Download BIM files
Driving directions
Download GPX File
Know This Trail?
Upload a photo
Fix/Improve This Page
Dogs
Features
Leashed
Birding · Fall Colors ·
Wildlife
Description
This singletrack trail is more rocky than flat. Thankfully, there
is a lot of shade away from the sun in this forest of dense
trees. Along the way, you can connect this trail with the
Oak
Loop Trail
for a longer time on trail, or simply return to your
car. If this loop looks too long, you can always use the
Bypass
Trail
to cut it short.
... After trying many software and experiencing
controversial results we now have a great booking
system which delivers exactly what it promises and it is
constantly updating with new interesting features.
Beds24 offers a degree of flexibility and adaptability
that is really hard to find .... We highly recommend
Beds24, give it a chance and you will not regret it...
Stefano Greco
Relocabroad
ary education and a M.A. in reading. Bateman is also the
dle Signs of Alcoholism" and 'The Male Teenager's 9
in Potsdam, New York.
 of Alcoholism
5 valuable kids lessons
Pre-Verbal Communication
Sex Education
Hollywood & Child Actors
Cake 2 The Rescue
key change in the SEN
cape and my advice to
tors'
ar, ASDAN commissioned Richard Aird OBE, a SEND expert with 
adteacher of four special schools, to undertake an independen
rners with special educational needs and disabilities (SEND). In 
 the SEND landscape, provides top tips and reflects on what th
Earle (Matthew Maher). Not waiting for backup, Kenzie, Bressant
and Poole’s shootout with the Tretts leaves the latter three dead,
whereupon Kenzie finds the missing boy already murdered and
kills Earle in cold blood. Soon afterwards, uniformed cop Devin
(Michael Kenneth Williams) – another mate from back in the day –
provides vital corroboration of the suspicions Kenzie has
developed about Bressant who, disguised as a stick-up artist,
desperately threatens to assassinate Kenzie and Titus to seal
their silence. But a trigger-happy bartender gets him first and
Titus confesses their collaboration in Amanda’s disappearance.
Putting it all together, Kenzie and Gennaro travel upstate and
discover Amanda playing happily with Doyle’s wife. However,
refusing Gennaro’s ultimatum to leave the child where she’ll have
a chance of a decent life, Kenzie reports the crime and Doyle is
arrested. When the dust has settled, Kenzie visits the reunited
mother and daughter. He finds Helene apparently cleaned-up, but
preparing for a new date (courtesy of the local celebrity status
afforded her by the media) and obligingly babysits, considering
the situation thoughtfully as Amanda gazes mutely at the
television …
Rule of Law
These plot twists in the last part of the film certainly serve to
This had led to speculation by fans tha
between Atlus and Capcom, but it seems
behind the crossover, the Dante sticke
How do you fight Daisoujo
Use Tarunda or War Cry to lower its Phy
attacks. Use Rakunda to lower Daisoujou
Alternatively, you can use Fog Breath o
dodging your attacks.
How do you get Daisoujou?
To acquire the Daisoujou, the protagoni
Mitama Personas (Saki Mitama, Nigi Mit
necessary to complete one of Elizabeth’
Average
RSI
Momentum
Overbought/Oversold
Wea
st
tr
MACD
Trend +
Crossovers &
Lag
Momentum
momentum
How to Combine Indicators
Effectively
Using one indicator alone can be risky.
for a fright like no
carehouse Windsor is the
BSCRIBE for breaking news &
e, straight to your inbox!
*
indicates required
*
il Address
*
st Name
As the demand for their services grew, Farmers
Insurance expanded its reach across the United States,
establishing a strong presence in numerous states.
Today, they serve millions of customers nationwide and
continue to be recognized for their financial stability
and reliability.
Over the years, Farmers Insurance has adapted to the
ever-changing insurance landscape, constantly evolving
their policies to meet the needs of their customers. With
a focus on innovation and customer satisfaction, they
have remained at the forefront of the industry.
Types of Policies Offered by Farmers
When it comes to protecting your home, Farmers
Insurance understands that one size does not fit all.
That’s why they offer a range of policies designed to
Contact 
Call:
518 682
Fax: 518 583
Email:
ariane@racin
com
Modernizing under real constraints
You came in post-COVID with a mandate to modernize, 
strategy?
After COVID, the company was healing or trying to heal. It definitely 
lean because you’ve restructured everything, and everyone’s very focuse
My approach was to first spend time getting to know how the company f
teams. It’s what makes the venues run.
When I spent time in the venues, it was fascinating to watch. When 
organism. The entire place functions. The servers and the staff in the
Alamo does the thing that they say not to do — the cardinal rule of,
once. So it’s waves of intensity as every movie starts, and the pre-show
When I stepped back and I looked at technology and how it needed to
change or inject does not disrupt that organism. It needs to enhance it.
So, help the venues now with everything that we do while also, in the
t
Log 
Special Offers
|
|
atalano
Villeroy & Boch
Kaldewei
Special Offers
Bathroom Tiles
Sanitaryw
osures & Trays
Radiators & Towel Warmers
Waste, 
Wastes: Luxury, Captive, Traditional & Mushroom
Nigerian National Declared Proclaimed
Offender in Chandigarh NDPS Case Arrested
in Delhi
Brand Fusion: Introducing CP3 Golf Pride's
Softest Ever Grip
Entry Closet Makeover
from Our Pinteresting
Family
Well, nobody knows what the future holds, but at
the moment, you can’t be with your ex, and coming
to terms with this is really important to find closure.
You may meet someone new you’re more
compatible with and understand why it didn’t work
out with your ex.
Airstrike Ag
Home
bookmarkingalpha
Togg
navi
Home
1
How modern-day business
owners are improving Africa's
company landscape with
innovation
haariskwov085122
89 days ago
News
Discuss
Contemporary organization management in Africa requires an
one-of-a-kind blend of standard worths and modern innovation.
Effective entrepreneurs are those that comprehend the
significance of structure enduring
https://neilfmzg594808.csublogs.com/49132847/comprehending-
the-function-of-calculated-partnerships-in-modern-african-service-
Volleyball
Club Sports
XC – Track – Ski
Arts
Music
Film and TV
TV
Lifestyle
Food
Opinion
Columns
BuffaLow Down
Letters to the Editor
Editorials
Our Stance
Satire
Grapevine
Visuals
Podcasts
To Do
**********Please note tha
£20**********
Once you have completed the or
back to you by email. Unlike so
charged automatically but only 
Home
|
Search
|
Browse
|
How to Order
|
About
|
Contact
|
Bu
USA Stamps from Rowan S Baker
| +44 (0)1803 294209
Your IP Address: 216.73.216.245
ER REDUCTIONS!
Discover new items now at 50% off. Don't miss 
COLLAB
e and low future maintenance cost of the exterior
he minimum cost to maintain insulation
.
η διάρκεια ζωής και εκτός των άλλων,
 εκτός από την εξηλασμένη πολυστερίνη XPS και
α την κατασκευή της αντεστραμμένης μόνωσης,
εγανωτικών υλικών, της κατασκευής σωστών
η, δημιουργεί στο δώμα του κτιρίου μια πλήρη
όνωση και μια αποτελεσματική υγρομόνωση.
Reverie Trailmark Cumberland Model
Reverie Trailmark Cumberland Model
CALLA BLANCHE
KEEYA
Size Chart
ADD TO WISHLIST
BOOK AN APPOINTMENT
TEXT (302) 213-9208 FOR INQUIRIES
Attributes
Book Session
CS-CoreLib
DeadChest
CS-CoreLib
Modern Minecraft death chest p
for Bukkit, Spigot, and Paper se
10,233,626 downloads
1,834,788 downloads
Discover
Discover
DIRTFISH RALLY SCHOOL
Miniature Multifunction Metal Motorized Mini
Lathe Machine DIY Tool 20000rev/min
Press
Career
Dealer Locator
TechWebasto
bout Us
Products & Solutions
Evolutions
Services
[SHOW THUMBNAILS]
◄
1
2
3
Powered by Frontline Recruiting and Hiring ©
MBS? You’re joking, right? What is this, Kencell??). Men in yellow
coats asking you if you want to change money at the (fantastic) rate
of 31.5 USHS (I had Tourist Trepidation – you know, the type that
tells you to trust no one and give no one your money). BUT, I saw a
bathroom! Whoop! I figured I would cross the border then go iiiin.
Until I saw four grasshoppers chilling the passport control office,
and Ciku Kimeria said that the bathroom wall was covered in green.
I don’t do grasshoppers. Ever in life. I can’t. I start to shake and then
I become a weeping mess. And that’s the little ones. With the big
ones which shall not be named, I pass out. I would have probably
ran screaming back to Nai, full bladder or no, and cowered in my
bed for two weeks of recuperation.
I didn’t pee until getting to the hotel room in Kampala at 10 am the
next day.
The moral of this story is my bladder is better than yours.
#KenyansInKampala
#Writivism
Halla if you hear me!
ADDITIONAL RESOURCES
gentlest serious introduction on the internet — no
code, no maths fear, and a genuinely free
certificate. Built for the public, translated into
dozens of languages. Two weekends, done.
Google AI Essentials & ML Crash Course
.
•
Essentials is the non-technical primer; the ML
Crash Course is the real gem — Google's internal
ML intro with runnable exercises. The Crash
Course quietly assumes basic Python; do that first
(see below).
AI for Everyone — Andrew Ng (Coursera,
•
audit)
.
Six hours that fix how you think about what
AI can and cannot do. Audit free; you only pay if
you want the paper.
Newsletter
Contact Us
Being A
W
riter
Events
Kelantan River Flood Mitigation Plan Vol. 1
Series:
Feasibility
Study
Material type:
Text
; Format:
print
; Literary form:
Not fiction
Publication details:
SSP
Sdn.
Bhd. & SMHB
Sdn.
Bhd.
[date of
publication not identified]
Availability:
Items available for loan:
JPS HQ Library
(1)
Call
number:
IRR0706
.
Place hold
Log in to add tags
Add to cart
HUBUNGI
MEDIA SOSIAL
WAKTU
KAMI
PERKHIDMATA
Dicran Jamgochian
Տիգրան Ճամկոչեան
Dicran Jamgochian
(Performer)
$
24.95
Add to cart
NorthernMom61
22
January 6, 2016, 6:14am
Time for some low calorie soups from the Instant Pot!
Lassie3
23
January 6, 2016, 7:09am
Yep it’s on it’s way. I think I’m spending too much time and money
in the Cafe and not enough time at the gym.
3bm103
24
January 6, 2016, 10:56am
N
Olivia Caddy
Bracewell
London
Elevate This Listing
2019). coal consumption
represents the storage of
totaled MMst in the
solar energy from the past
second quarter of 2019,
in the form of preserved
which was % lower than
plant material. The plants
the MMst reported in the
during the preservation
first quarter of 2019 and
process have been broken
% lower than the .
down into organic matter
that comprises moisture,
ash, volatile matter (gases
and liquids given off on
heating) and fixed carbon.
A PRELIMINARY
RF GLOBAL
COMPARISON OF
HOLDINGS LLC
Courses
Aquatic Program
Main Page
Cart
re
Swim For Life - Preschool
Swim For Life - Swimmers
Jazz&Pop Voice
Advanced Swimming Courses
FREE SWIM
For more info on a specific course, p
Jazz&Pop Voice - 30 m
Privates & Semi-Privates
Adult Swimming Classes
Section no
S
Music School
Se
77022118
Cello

————

**TASK INSTRUCTIONS:**
Your answer must be the lines above, unchanged, from the first one through the line that holds "constantly updating with", inclusive, and no others.

**ANSWER:**
Download BIM files
Driving directions
Download GPX File
Know This Trail?
Upload a photo
Fix/Improve This Page
Dogs
Features
Leashed
Birding · Fall Colors ·
Wildlife
Description
This singletrack trail is more rocky than flat. Thankfully, there
is a lot of shade away from the sun in this forest of dense
trees. Along the way, you can connect this trail with the
Oak
Loop Trail
for a longer time on trail, or simply return to your
car. If this loop looks too long, you can always use the
Bypass
Trail
to cut it short.
... After trying many software and experiencing
controversial results we now have a great booking
system which delivers exactly what it promises and it is
constantly updating with new interesting features.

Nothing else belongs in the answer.